=== SOURCE DATA ===

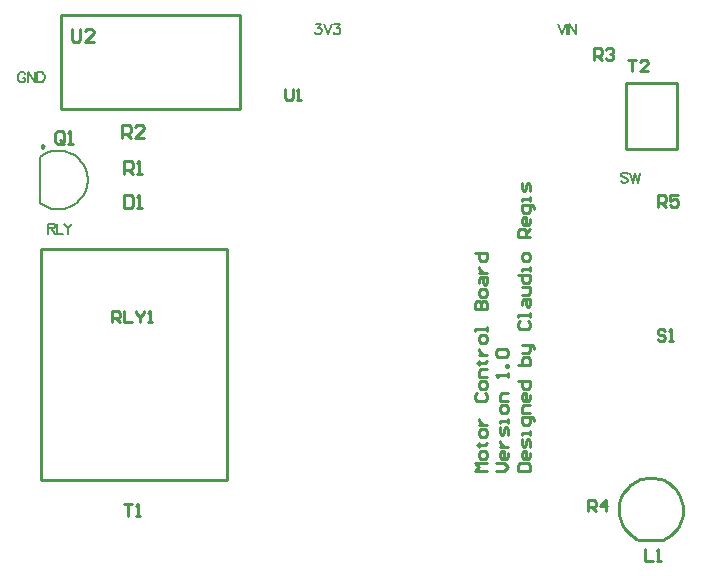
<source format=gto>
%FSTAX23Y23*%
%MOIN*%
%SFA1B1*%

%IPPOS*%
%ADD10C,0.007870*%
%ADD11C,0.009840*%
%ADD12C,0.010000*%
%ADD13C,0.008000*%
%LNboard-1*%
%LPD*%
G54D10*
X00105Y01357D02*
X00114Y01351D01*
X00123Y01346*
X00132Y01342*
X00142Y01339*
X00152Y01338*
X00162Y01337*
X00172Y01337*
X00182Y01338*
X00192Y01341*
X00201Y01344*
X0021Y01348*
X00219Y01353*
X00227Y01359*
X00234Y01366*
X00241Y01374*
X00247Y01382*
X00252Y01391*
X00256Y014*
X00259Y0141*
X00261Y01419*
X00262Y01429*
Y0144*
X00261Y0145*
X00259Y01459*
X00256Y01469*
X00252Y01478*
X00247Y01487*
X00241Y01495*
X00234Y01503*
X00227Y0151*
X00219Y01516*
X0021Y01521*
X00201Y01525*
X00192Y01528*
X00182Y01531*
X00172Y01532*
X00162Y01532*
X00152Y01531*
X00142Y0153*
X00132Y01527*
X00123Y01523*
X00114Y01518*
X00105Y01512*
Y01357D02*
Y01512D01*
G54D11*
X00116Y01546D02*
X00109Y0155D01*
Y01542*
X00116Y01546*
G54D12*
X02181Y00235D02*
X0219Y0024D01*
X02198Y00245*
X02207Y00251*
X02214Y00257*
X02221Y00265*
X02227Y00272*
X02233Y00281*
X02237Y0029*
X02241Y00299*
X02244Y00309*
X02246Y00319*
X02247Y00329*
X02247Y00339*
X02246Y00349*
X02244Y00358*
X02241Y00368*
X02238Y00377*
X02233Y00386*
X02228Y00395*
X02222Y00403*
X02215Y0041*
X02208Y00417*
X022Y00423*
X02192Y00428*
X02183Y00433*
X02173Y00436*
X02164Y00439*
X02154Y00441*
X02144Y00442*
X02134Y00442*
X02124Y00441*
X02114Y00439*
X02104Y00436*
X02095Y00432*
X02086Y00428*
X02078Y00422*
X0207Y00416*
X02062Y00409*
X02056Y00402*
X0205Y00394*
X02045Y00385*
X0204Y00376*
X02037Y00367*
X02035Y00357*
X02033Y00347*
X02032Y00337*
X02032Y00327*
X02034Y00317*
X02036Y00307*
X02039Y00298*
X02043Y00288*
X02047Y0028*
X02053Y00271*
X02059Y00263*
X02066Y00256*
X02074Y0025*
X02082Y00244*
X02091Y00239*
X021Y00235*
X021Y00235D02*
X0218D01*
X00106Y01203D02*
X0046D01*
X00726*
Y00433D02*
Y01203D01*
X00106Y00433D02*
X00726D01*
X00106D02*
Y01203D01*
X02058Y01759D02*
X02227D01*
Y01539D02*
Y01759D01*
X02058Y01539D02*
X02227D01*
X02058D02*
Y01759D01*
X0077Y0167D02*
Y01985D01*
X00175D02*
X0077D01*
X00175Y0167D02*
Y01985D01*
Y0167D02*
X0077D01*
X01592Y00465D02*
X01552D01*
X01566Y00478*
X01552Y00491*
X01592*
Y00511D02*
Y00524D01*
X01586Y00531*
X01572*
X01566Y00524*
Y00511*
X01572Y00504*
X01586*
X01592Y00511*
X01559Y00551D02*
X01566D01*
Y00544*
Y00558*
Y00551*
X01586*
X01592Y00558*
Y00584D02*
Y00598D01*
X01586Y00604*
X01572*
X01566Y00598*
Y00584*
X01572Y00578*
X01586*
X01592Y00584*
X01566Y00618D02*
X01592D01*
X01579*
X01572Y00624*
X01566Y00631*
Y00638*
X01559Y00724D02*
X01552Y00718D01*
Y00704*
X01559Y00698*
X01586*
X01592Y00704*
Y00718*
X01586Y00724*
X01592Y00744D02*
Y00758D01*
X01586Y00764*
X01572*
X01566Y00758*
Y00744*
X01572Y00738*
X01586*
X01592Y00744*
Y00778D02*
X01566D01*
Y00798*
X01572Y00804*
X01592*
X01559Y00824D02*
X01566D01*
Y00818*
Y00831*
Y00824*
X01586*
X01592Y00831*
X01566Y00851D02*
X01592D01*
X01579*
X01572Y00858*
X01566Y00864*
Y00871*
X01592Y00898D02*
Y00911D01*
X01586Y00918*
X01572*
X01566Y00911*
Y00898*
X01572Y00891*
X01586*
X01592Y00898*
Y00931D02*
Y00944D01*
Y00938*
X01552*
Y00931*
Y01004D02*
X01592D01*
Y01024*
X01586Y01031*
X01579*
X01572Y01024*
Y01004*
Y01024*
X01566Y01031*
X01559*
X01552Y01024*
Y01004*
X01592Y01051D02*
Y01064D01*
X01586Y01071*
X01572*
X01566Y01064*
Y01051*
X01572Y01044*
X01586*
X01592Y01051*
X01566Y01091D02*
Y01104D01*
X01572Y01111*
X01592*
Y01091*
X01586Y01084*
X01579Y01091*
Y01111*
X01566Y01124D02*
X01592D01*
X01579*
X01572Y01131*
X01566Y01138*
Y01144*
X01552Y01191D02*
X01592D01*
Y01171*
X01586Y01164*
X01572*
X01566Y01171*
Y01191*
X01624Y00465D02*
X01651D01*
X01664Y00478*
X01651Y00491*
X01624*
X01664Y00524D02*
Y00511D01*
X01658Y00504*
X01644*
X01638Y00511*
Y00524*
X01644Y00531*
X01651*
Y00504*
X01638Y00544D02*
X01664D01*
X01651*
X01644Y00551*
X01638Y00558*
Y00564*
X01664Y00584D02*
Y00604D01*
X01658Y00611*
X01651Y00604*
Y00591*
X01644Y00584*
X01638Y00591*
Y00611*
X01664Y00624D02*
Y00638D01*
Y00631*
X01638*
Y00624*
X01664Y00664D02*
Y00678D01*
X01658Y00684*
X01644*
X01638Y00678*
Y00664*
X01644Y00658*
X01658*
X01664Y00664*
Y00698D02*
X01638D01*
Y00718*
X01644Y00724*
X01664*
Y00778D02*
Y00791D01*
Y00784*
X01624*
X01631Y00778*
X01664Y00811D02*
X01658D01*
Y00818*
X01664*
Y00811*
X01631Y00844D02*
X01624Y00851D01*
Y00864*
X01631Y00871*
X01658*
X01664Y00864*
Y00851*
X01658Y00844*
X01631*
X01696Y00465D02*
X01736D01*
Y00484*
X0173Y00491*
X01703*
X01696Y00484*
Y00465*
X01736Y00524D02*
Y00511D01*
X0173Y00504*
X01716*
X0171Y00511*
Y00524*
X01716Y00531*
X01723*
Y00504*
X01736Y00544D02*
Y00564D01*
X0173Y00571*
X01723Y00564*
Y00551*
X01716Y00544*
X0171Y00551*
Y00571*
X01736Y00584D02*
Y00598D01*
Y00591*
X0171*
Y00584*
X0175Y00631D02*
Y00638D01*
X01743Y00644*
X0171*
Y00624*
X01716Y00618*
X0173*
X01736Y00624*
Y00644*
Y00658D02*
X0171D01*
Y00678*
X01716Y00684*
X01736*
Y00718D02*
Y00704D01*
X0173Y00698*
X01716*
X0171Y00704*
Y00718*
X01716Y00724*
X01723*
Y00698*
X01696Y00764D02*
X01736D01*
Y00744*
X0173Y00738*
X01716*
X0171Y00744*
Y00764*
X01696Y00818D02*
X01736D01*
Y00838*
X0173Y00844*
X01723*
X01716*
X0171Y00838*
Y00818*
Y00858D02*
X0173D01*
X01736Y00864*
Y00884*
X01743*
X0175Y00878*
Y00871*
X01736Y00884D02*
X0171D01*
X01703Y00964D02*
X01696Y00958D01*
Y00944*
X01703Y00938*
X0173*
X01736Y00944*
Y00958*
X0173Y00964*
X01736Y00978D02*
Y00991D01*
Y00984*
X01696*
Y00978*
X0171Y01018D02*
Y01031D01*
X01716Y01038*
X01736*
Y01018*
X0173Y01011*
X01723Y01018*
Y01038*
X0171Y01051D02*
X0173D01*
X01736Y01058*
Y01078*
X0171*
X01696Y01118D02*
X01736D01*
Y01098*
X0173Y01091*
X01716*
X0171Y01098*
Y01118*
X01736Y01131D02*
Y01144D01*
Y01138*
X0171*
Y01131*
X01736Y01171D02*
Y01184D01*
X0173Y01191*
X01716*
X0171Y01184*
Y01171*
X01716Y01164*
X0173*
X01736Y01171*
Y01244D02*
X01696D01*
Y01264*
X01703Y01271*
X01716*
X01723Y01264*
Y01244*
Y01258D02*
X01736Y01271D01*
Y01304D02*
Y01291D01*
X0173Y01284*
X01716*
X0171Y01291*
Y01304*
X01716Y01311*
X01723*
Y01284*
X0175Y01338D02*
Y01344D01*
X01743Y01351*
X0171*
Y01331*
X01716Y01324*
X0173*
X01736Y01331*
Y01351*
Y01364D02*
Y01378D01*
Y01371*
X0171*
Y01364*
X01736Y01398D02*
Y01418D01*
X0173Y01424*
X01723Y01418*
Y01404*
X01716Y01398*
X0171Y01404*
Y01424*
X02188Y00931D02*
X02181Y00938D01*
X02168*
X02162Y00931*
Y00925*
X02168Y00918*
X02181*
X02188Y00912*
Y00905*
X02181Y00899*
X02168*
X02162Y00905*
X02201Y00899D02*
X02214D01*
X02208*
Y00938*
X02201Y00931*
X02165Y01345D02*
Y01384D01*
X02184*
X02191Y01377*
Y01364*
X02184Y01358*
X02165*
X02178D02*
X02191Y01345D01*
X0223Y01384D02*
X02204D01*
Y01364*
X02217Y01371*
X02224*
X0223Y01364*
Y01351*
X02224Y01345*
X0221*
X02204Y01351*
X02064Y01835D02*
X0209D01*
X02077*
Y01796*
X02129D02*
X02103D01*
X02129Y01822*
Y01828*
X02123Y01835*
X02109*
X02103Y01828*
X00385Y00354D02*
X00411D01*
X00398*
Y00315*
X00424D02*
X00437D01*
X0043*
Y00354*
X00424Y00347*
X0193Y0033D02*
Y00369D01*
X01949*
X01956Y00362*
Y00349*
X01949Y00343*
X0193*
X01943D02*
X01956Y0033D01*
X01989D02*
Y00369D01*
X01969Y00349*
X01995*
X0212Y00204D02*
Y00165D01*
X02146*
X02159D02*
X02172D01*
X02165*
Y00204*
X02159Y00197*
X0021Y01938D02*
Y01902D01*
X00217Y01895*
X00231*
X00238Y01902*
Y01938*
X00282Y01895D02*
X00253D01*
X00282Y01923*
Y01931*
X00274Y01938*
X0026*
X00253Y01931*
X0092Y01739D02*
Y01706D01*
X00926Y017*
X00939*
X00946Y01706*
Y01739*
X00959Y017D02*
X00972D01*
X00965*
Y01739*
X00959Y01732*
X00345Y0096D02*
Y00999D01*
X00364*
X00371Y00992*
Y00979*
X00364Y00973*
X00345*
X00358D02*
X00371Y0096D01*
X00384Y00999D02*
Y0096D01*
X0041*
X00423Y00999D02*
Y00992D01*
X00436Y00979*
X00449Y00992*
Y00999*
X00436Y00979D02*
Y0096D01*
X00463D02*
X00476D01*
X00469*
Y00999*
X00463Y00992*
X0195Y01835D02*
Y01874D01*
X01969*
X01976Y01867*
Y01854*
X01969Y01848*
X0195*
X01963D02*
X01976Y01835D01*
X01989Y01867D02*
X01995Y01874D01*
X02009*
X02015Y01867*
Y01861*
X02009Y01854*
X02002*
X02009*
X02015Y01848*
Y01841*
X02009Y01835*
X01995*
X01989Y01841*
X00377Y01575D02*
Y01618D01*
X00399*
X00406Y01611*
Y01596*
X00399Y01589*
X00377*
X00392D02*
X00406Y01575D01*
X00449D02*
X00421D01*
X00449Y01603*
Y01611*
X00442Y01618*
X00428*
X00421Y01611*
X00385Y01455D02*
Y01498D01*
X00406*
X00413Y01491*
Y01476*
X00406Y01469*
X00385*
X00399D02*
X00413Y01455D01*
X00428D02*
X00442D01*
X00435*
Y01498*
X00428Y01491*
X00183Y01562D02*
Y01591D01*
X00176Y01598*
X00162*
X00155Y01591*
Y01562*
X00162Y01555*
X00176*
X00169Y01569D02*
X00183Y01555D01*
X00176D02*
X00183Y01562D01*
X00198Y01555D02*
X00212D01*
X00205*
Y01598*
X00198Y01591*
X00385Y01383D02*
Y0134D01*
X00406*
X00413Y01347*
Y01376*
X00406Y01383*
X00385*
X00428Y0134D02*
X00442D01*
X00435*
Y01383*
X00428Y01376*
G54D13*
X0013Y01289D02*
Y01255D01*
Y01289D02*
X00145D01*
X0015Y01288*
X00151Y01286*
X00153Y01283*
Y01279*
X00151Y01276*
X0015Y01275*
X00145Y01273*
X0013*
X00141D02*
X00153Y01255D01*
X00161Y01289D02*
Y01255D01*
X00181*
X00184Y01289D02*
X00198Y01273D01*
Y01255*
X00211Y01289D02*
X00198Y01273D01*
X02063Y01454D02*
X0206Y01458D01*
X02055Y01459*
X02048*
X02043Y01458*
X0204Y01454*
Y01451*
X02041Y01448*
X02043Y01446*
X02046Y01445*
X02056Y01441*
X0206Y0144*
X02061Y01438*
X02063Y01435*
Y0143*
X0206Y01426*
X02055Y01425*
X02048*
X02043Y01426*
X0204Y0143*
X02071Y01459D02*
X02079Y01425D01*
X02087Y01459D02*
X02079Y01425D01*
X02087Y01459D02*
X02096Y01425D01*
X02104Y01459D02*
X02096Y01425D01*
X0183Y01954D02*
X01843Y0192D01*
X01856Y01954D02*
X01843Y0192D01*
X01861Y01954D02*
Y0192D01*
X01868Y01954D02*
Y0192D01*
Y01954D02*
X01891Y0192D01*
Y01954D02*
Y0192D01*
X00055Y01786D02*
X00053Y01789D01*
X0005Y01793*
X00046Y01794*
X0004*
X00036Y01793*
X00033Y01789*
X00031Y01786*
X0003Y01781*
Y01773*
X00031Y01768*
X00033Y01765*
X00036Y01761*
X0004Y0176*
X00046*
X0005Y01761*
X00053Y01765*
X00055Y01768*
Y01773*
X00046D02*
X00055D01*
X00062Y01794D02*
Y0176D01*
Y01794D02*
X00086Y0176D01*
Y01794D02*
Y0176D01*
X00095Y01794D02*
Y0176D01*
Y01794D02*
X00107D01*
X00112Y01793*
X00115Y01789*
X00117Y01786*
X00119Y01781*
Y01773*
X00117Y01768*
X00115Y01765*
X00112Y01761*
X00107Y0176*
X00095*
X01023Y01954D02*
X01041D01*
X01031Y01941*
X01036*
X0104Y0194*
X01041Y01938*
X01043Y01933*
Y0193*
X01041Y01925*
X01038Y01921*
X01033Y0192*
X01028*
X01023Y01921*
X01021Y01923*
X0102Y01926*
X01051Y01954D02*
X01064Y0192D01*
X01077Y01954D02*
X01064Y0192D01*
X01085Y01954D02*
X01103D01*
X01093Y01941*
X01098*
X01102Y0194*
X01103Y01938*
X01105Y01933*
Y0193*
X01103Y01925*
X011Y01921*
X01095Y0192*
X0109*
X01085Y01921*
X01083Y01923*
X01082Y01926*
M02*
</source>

===

PROBLEM STATEMENT
Up to and including the line containing "X02043Y00288*", quote each line of the entries above from the very first, please, exactly and without images.

OUTPUT FOR THIS TASK
<source format=gto>
%FSTAX23Y23*%
%MOIN*%
%SFA1B1*%

%IPPOS*%
%ADD10C,0.007870*%
%ADD11C,0.009840*%
%ADD12C,0.010000*%
%ADD13C,0.008000*%
%LNboard-1*%
%LPD*%
G54D10*
X00105Y01357D02*
X00114Y01351D01*
X00123Y01346*
X00132Y01342*
X00142Y01339*
X00152Y01338*
X00162Y01337*
X00172Y01337*
X00182Y01338*
X00192Y01341*
X00201Y01344*
X0021Y01348*
X00219Y01353*
X00227Y01359*
X00234Y01366*
X00241Y01374*
X00247Y01382*
X00252Y01391*
X00256Y014*
X00259Y0141*
X00261Y01419*
X00262Y01429*
Y0144*
X00261Y0145*
X00259Y01459*
X00256Y01469*
X00252Y01478*
X00247Y01487*
X00241Y01495*
X00234Y01503*
X00227Y0151*
X00219Y01516*
X0021Y01521*
X00201Y01525*
X00192Y01528*
X00182Y01531*
X00172Y01532*
X00162Y01532*
X00152Y01531*
X00142Y0153*
X00132Y01527*
X00123Y01523*
X00114Y01518*
X00105Y01512*
Y01357D02*
Y01512D01*
G54D11*
X00116Y01546D02*
X00109Y0155D01*
Y01542*
X00116Y01546*
G54D12*
X02181Y00235D02*
X0219Y0024D01*
X02198Y00245*
X02207Y00251*
X02214Y00257*
X02221Y00265*
X02227Y00272*
X02233Y00281*
X02237Y0029*
X02241Y00299*
X02244Y00309*
X02246Y00319*
X02247Y00329*
X02247Y00339*
X02246Y00349*
X02244Y00358*
X02241Y00368*
X02238Y00377*
X02233Y00386*
X02228Y00395*
X02222Y00403*
X02215Y0041*
X02208Y00417*
X022Y00423*
X02192Y00428*
X02183Y00433*
X02173Y00436*
X02164Y00439*
X02154Y00441*
X02144Y00442*
X02134Y00442*
X02124Y00441*
X02114Y00439*
X02104Y00436*
X02095Y00432*
X02086Y00428*
X02078Y00422*
X0207Y00416*
X02062Y00409*
X02056Y00402*
X0205Y00394*
X02045Y00385*
X0204Y00376*
X02037Y00367*
X02035Y00357*
X02033Y00347*
X02032Y00337*
X02032Y00327*
X02034Y00317*
X02036Y00307*
X02039Y00298*
X02043Y00288*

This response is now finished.